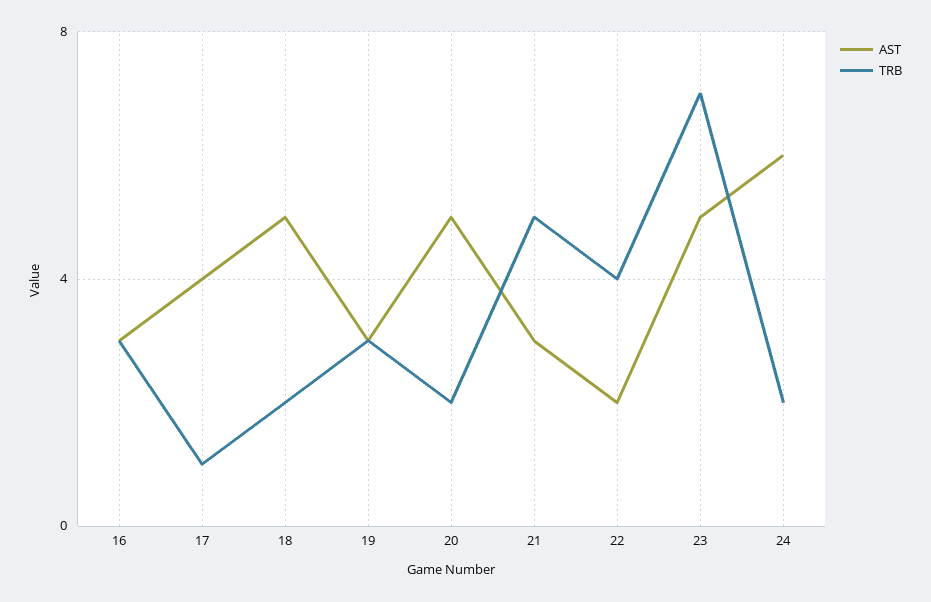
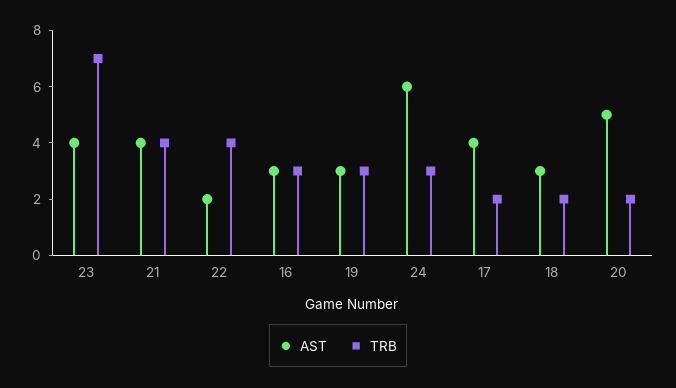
  {
    "AST": {
      "16": 3,
      "17": 4,
-     "18": 5,
+     "18": 3,
      "19": 3,
      "20": 5,
-     "21": 3,
+     "21": 4,
      "22": 2,
-     "23": 5,
+     "23": 4,
      "24": 6
    },
    "TRB": {
      "16": 3,
-     "17": 1,
+     "17": 2,
      "18": 2,
      "19": 3,
      "20": 2,
-     "21": 5,
+     "21": 4,
      "22": 4,
      "23": 7,
-     "24": 2
+     "24": 3
    }
  }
++++
» What you have to do
Return each record exactly as given, excluding any image.

» Answer space
  {
    "AST": {
      "16": 3,
      "17": 4,
-     "18": 5,
+     "18": 3,
      "19": 3,
      "20": 5,
-     "21": 3,
+     "21": 4,
      "22": 2,
-     "23": 5,
+     "23": 4,
      "24": 6
    },
    "TRB": {
      "16": 3,
-     "17": 1,
+     "17": 2,
      "18": 2,
      "19": 3,
      "20": 2,
-     "21": 5,
+     "21": 4,
      "22": 4,
      "23": 7,
-     "24": 2
+     "24": 3
    }
  }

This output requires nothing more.